Parse::Marpa::ALGORITHM - Description of Parse::Marpa's Algorithm


Marpa is essentially the parser described in John Aycock and R. Nigel Horspool's "Practical Earley Parsing", The Computer Journal, Vol. 45, No. 6, 2002, pp. 620-630. This combines LR(0) with Jay Earley's parsing algorithm. His most accessible paper is J. Earley, "An efficient context-free parsing algorithm", Communications of the Association for Computing Machinery, 13:2:94-102, 1970.

The Aycock and Horspool paper is on the web (, unlike Earley's, and it summarizes Earley's very nicely. It is not, however, easy reading. I have a degree in the subject, and have been following this particular topic on and off for years. I'd also unsuccessfully attempted to work out many of the same problems myself, which gives me some advantage in understanding the issues that Aycock and Horspool solved. Nonetheless I found the Aycock and Horspool paper very difficult going.
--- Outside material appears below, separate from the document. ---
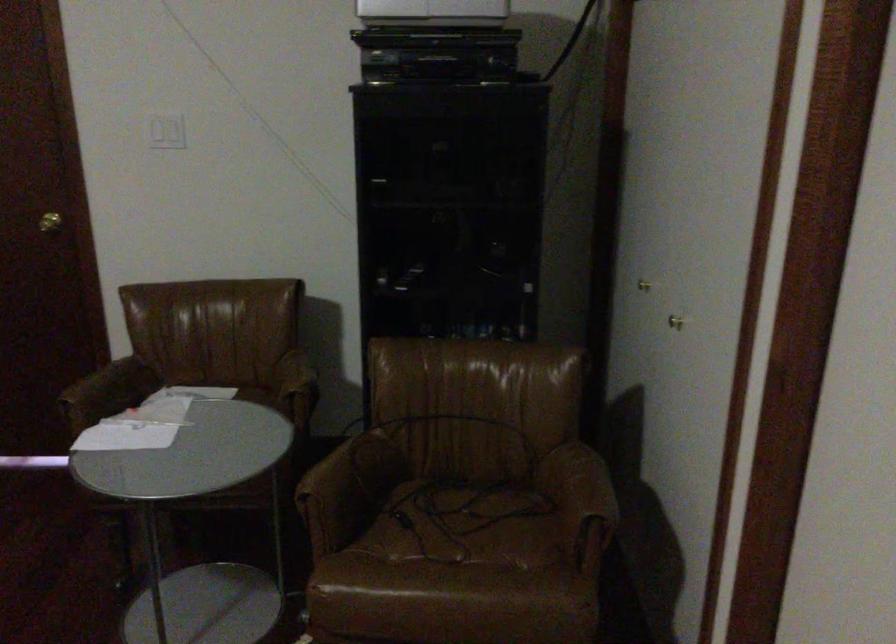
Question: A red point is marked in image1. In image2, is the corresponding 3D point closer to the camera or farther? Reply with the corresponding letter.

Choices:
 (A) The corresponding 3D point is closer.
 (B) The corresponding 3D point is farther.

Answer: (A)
The rest of this document describes only my improvements to the work of Aycock, Horspool and Earley, and does not repeat the details of the algorithm described in their papers and elsewhere. I focus on my improvements because they have not been documented previously. I hope the reader does not allow this to confuse him into thinking most of the algorithm in Marpa is mine. That's not correct. The major part of the algorithm, and not a few of the implementation ideas, are due to Aycock, Horspool and Earley.

My first improvement was to Aycock and Horspool's internal rewriting of the grammar. Aycock and Horspool call their rewriting NNF (Nihilist Normal Form). Earley's original algorithms had serious issues with nullable symbols and productions, and NNF fixes most of them. (A nullable symbol or production is one which could eventually parse out to the empty string.) Importantly, NNF also allows complete and easy mapping of the semantics of the original grammar to its NNF rewrite, so that NNF and the whole rewrite process can be made invisible to the user.
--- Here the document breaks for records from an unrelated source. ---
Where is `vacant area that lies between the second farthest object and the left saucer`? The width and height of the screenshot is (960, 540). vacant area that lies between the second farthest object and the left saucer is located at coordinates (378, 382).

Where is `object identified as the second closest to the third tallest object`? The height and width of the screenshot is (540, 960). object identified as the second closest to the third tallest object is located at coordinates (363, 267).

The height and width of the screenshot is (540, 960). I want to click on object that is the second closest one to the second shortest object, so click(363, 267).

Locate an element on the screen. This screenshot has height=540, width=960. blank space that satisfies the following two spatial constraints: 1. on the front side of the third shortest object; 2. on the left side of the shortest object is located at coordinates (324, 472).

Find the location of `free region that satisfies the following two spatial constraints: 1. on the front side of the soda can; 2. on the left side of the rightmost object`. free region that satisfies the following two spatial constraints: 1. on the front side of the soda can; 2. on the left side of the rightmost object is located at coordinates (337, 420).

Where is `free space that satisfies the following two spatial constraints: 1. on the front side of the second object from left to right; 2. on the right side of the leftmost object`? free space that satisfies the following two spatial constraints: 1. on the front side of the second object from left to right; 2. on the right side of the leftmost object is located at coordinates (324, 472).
My problem with NNF grammar is that the rewritten grammar is exponentially larger than the original in the theoretical worst case, and I just don't like exponential explosion, even as a theoretical possibility in pre-processing. Furthermore, I think that in some cases likely to arise in practice (Perl 6 "rules" with significant whitespace, for example), the size explosion, while not exponential, is linear with a very large multiplier.

My solution was is Chomsky-Horspool-Aycock Form (CHAF). This is Horspool and Aycock's NNF, but with the further restriction that no more than two nullable symbols may appear in any production. (In the literature, the discovery that any context-free grammar can be rewritten into productions of at most a small fixed size is credited to Noam Chomsky.) The shortened CHAF production maps back to the original grammar, so that like NNF, the CHAF rewrite can be made invisible to the user. With CHAF, the theoretical worst behavior is linear, and in those difficult cases likely to arise in practice the multiplier is smaller.

My second improvement was to extend the scanning step of Earley's algorithm, and to introduce the "earleme" (named after Jay Earley). Previous implementations required the Earley grammar's input to be broken up into tokens, presumably by lexical analysis of the input using DFA's (deterministic finite automata, which are the equivalent of regular expressions when that term is used in the strictest sense). Requiring that the first level of analysis be performed by a DFA hobbles a general parser like Earley's.

Marpa loosens the restriction, by allowing the scanning phase of Earley's algorithm to add items not just to the current Earley set and the next one, but to any later Earley set. Since items can be scanned onto several different Earley sets, so that the input to the Earley scanning step no longer has to be deterministic. Several alternative scans of the input can be put into the Earley sets, and the power of Earley's algorithm harnessed to deal with the indeterminism.

In the new Marpa scanner, each scanned item has a length in "earlemes", call it l. If the current Earley set is i, a newly scanned Earley item is added to Earley set l+i. The earleme is the distance measured in Earley sets, and an implementation can sync earlemes up with any measure that's convenient. For example, the distance in earlemes may be the length of a string, as measured either in ASCII characters, or UNICODE graphemes. Another implementation may define the earleme length as the distance in a token stream, measured in tokens.